Snowy weather aside, our case this week concerns collective redundancy  far more exciting I know. This area of employment law is governed by the Trade Union and Labour Relations (Consolidation) Act 1992 (TULRCA). The Act outlines the obligation to inform and consult on any collective redundancy scenario – 20 or more employees. A failure to consult could result in the employer being liable for a 90 days gross pay protective award for each employee effected. There are some special circumstance which negate the need to consult.

The question this week is:

Does a withdrawal of funding amount to a special circumstance that omits the need to collectively consult?

This Respondent in this case is Keeping Kids Company, which is a charitable organisation that provided support for deprived children in urban areas. The Respondent’s chairmen was Alan Yentob, the former Creative Director of the BBC who resigned due to his involvement in the collapse of the charity and attempts to control the reporting of it.

In June 2015, the charity had severe financial difficulties and applied for an emergency £3m grant from the government and announced a re-structuring that which Mr Yentob said would reduce staff by 100. It was also reported that a private donor would also match the government’s £3m grant.

Plans were made to consult on the redundancies of the 100 staff, however, reports emerged of a sexual abuse scandal which resulted in the private donation being withdrawn following much negative publicity. In August, the government grant was later recalled after the Respondent failed to adhere to the terms of the grant. This resulted in the Respondent being insolvent and all staff were made redundant.
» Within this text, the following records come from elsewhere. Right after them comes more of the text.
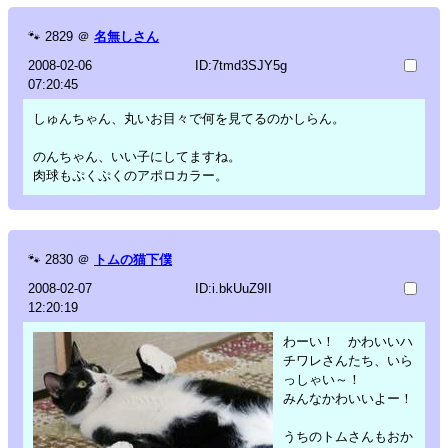
🐾
2829
＠
名無しさん
2008-02-06
ID:7tmd3SJY5g
07:20:45
しゅんちゃん、丸いお目々で何を見てるのかしらん。
のんちゃん、いい子にしてますね。
肉球もぷくぷくのアポロカラー。
🐾
2830
＠
トムの猫下僕
2008-02-07
ID:i.bkUuZ9II
12:20:19
わーい！ かわいいハ
チワレさんたち、いら
っしゃい～！
みんなかわいいよー！
うちのトムさんもおか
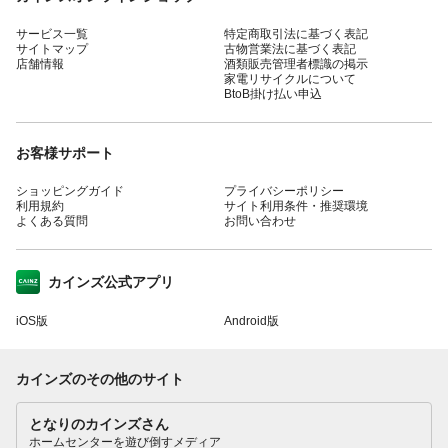
サービス一覧
特定商取引法に基づく表記
サイトマップ
古物営業法に基づく表記
店舗情報
酒類販売管理者標識の掲示
家電リサイクルについて
BtoB掛け払い申込
お客様サポート
ショッピングガイド
プライバシーポリシー
利用規約
サイト利用条件・推奨環境
よくある質問
お問い合わせ
カインズ公式アプリ
iOS版
Android版
カインズのその他のサイト
となりのカインズさん
ホームセンターを遊び倒すメディア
Although the Respondent had planned to consult on the redundancies, the withdrawal of funding meant they could no longer do it. The Claimants, who numbered at over 140, believed they were entitled to their 90 days gross pay protective awards and initiated Tribunal claims.

The ET allowed the Claim, granting each Claimant a 90 days protective award. It held they should have begun consultation as soon as the grant was applied for and redundancies planned, the failure to obtain the grant and donation 3 months later did not constitute a special circumstance which mitigated their failure to consult.

The Respondent appealed. The EAT concluded the ET was right to believe the Respondent should have consulted in June because the Respondent was facing severe financial conditions with or without the grant.

Takeaway point:

No, in this case the time delay between the redundancy announcement and withdrawal of funding meant the inevitable loss of funding was not a special circumstance. However, the EAT did find that the negative publicity because of the abuse scandal could have been a special circumstance. However, this is an academic point due to the funding loss. The key issue  for employers is to start consultation when plans are at a formative stage. Better too early than too late.